Print the listing below exactly, minus its pictures.

_Supplied data_:
■ ■ ■ ■

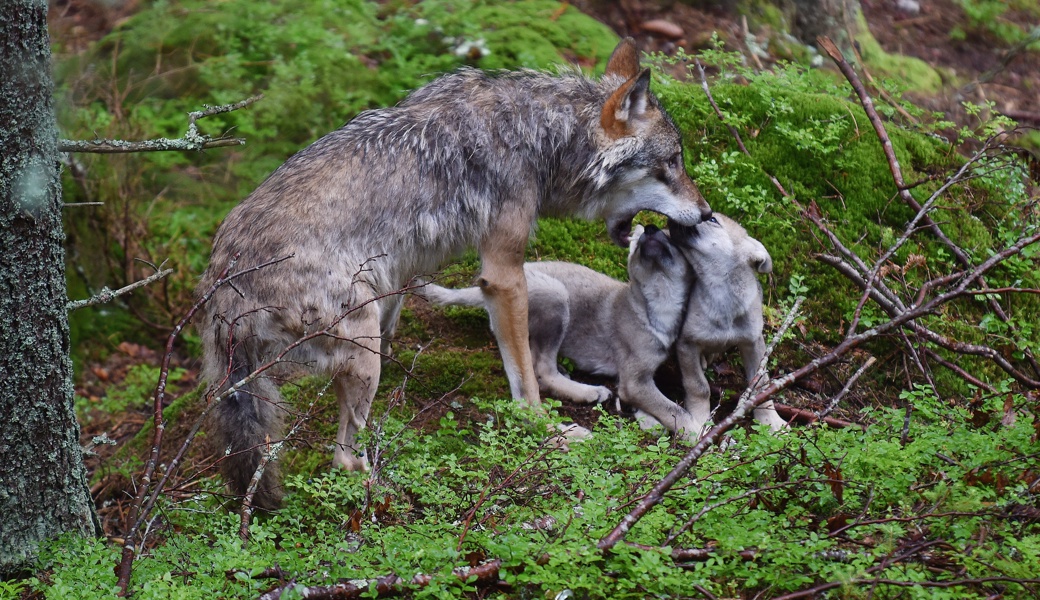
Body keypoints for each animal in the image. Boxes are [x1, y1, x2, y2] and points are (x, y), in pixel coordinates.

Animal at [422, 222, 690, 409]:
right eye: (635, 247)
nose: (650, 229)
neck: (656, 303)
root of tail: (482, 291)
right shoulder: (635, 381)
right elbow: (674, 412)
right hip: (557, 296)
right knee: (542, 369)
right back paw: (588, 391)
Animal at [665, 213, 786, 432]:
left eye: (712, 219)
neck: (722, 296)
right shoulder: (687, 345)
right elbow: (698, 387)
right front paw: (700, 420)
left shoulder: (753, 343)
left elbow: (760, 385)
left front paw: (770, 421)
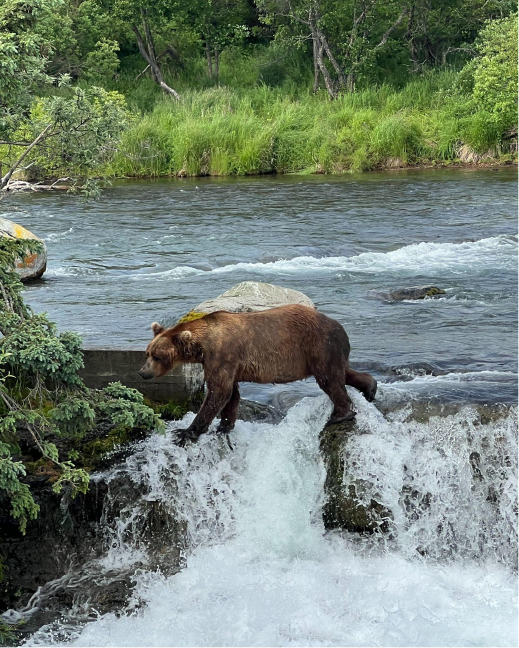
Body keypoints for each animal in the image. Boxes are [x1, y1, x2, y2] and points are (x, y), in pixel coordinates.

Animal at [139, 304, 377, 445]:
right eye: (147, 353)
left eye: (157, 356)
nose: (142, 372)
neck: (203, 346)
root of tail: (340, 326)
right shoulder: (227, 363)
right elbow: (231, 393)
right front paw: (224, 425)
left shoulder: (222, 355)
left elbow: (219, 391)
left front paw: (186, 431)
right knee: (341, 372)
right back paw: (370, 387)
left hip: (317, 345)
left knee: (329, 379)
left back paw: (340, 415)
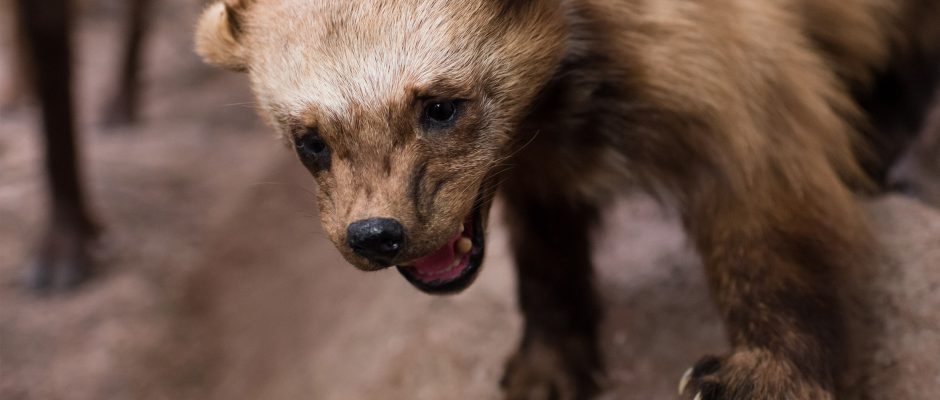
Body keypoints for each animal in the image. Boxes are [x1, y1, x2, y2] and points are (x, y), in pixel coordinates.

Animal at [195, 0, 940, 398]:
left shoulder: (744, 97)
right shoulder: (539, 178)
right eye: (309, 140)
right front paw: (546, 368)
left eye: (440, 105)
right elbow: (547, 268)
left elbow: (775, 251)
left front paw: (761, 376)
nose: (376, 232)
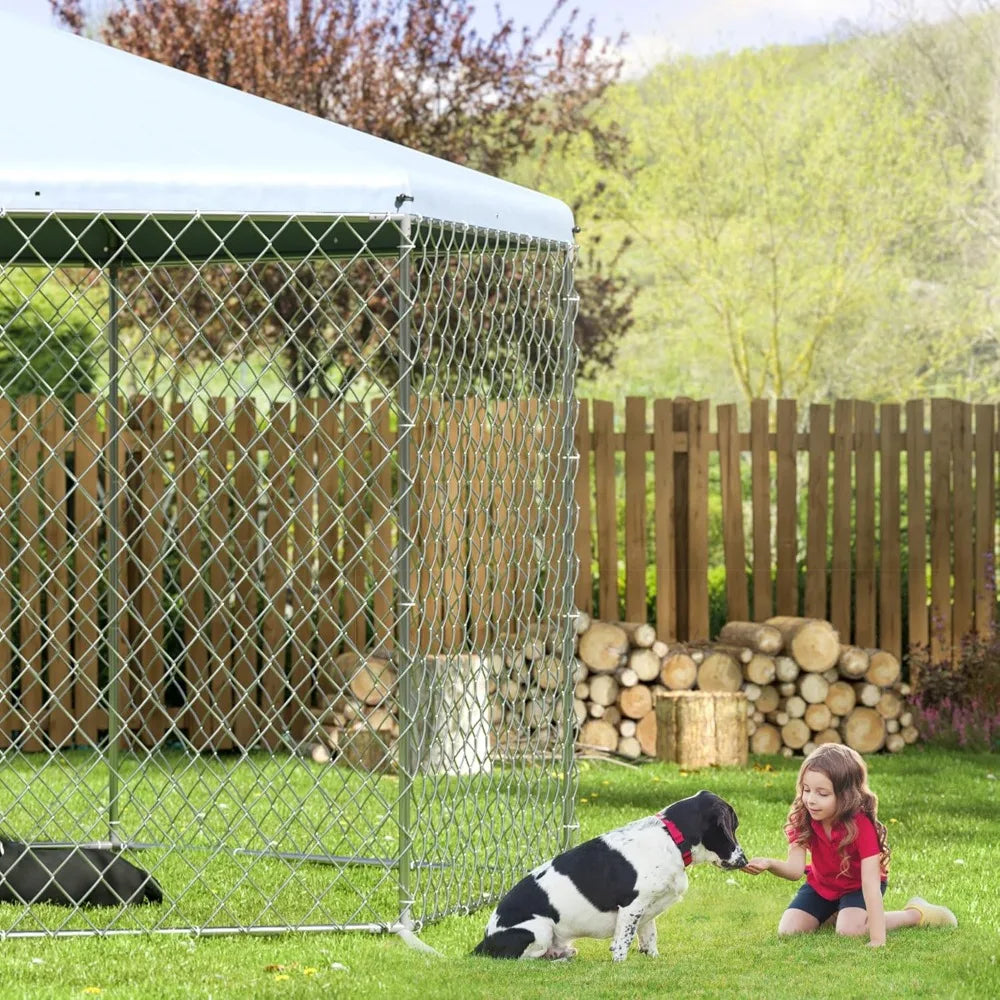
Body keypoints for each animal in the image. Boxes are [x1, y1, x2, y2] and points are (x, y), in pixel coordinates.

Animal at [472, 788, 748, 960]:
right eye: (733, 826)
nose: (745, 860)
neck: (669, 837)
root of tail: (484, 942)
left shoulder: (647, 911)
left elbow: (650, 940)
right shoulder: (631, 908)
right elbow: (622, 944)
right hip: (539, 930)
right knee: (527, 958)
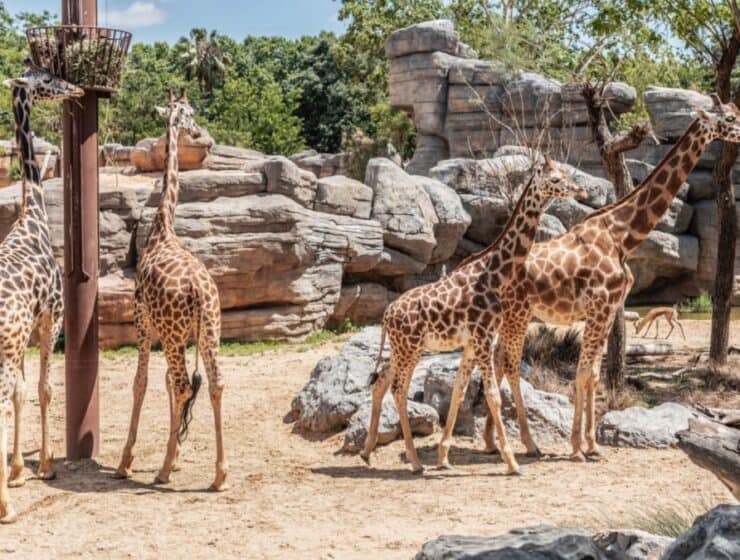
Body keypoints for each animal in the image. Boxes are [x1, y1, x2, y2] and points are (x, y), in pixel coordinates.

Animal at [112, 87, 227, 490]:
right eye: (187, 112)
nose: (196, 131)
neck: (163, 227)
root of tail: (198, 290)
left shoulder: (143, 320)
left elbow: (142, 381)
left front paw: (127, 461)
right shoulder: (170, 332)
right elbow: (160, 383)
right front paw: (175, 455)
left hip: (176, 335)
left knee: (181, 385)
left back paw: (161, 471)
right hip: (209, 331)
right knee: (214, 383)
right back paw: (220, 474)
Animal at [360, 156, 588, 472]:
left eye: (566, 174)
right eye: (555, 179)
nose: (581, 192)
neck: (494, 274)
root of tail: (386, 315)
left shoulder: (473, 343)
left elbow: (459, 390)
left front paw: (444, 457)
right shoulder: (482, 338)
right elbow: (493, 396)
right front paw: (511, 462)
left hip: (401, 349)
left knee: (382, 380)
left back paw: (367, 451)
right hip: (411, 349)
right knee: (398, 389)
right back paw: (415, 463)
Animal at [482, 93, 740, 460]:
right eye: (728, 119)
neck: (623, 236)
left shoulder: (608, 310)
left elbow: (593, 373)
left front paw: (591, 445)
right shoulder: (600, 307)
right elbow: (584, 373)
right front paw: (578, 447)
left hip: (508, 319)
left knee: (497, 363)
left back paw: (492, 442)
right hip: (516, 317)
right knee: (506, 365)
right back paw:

■ ■ ■ ■

_Written response_:
Body keypoints for each animal in the image. Boxes are [x1, y1, x2, y2] and points are (x, y), in pixel coordinates.

Animal at [422, 222, 690, 409]:
right eye: (635, 247)
nose: (650, 229)
neck: (656, 303)
root of tail: (482, 291)
right shoulder: (635, 381)
right elbow: (674, 412)
right hip: (557, 296)
right knee: (542, 369)
right back paw: (588, 391)
Animal at [665, 213, 786, 432]:
left eye: (712, 219)
neck: (722, 296)
right shoulder: (687, 345)
right elbow: (698, 387)
right front paw: (700, 420)
left shoulder: (753, 343)
left elbow: (760, 385)
left front paw: (770, 421)
Body keypoints for each animal in the image. Boxes are [x1, y1, x2, y2] and points are (x, y), in pixel coordinates.

Animal at [139, 304, 377, 445]:
right eye: (147, 353)
left eye: (157, 356)
nose: (142, 372)
neck: (203, 346)
root of tail: (340, 326)
right shoulder: (227, 363)
right elbow: (231, 393)
right front paw: (224, 425)
left shoulder: (222, 355)
left elbow: (219, 391)
left front paw: (186, 431)
right knee: (341, 372)
right back paw: (370, 387)
left hip: (317, 345)
left knee: (329, 379)
left back paw: (340, 415)
Body keypoints for each animal in the image. Boxes are [x1, y1, x2, y2] and points are (x, y), in pixel coordinates.

Animal at [195, 0, 940, 398]:
left shoulder: (744, 97)
right shoulder: (539, 178)
right eye: (309, 140)
right front paw: (546, 368)
left eye: (440, 105)
right elbow: (547, 268)
left elbow: (775, 251)
left front paw: (761, 376)
nose: (376, 232)
Body keypoints for each animal in the image. Boxes are [x1, y1, x2, y2] and points are (x, y), in pixel coordinates.

Animal at [472, 788, 748, 960]:
right eye: (733, 826)
nose: (745, 860)
neck: (669, 837)
root of tail: (484, 942)
left shoulder: (647, 911)
left elbow: (650, 940)
right shoulder: (631, 908)
right elbow: (622, 944)
right hip: (539, 930)
right knee: (527, 958)
Body keypoints for each animal in the image. Boxes are [x1, y1, x2, y2] and points are (x, y), in pixel coordinates.

Animal at [112, 87, 227, 490]:
right eye: (187, 112)
nose: (196, 131)
neck: (163, 227)
root of tail: (198, 290)
left shoulder: (143, 320)
left elbow: (142, 381)
left front paw: (127, 461)
right shoulder: (170, 332)
right elbow: (160, 383)
right front paw: (175, 455)
left hip: (176, 335)
left knee: (181, 385)
left back paw: (161, 471)
right hip: (209, 331)
right knee: (214, 383)
right back paw: (220, 474)
Animal at [360, 156, 588, 472]:
left eye: (566, 174)
right eye: (555, 179)
nose: (581, 192)
neck: (494, 274)
root of tail: (386, 315)
left shoulder: (473, 343)
left elbow: (459, 390)
left front paw: (444, 457)
right shoulder: (482, 338)
right elbow: (493, 396)
right front paw: (511, 462)
left hip: (401, 349)
left knee: (382, 380)
left back paw: (367, 451)
right hip: (411, 349)
right knee: (398, 389)
right back paw: (415, 463)
Animal at [482, 93, 740, 460]:
right eye: (728, 119)
neck: (623, 236)
left shoulder: (608, 310)
left elbow: (593, 373)
left front paw: (591, 445)
right shoulder: (600, 307)
right elbow: (584, 373)
right front paw: (578, 447)
left hip: (508, 319)
left knee: (497, 363)
left back paw: (492, 442)
right hip: (516, 317)
right knee: (506, 365)
right back paw:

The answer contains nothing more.